Records for this task:
*** Block opens ***
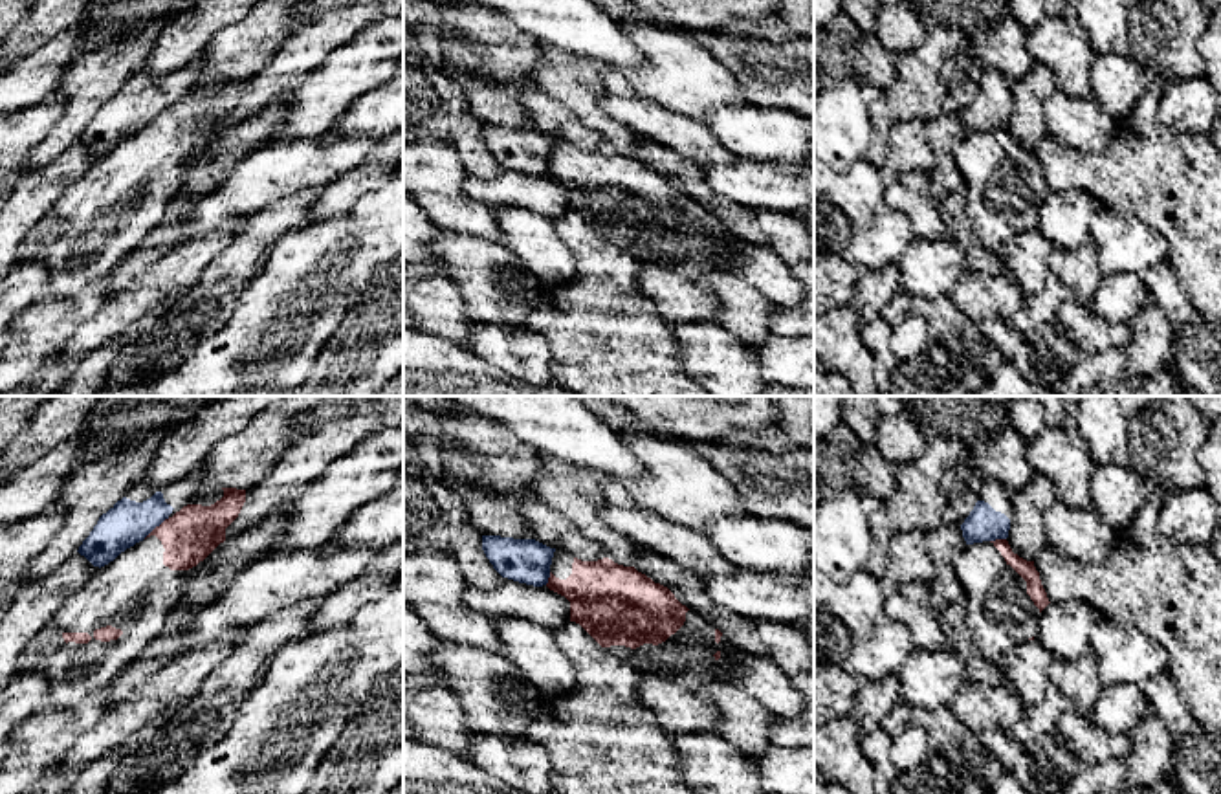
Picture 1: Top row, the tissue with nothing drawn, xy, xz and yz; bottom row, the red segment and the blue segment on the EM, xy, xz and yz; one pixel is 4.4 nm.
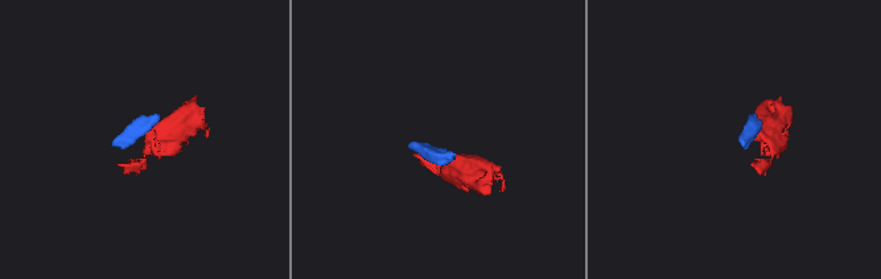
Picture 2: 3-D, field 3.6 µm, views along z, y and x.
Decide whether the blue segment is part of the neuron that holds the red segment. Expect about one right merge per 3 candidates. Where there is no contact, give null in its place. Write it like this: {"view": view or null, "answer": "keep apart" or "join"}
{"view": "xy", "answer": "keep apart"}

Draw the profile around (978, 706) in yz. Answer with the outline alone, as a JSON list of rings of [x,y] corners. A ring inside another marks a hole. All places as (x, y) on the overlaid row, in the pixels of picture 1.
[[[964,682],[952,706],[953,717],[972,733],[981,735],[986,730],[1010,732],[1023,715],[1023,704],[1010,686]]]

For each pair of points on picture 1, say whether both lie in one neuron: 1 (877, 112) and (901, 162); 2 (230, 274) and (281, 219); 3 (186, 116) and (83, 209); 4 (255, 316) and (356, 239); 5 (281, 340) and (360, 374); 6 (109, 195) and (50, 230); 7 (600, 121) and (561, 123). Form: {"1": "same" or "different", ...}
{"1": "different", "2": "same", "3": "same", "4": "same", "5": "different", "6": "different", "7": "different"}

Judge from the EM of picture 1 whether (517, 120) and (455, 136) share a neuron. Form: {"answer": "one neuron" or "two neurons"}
*** Block closes ***
*** Block opens ***
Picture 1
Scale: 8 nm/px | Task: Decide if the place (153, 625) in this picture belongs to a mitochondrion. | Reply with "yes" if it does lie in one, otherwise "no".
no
*** Block closes ***
Without the pictures, set down the lines above from the line with "Picture 1: Top" up to and including the line with "Judge from the" exactly as they stand.

Picture 1: Top row, the tissue with nothing drawn, xy, xz and yz; bottom row, the red segment and the blue segment on the EM, xy, xz and yz; one pixel is 4.4 nm.
Picture 2: 3-D, field 3.6 µm, views along z, y and x.
Decide whether the blue segment is part of the neuron that holds the red segment. Expect about one right merge per 3 candidates. Where there is no contact, give null in its place. Write it like this: {"view": view or null, "answer": "keep apart" or "join"}
{"view": "xy", "answer": "keep apart"}

Draw the profile around (978, 706) in yz. Answer with the outline alone, as a JSON list of rings of [x,y] corners. A ring inside another marks a hole. All places as (x, y) on the overlaid row, in the pixels of picture 1.
[[[964,682],[952,706],[953,717],[972,733],[981,735],[986,730],[1010,732],[1023,715],[1023,704],[1010,686]]]

For each pair of points on picture 1, say whether both lie in one neuron: 1 (877, 112) and (901, 162); 2 (230, 274) and (281, 219); 3 (186, 116) and (83, 209); 4 (255, 316) and (356, 239); 5 (281, 340) and (360, 374); 6 (109, 195) and (50, 230); 7 (600, 121) and (561, 123). Form: {"1": "same" or "different", ...}
{"1": "different", "2": "same", "3": "same", "4": "same", "5": "different", "6": "different", "7": "different"}

Judge from the EM of picture 1 whether (517, 120) and (455, 136) share a neuron. Form: {"answer": "one neuron" or "two neurons"}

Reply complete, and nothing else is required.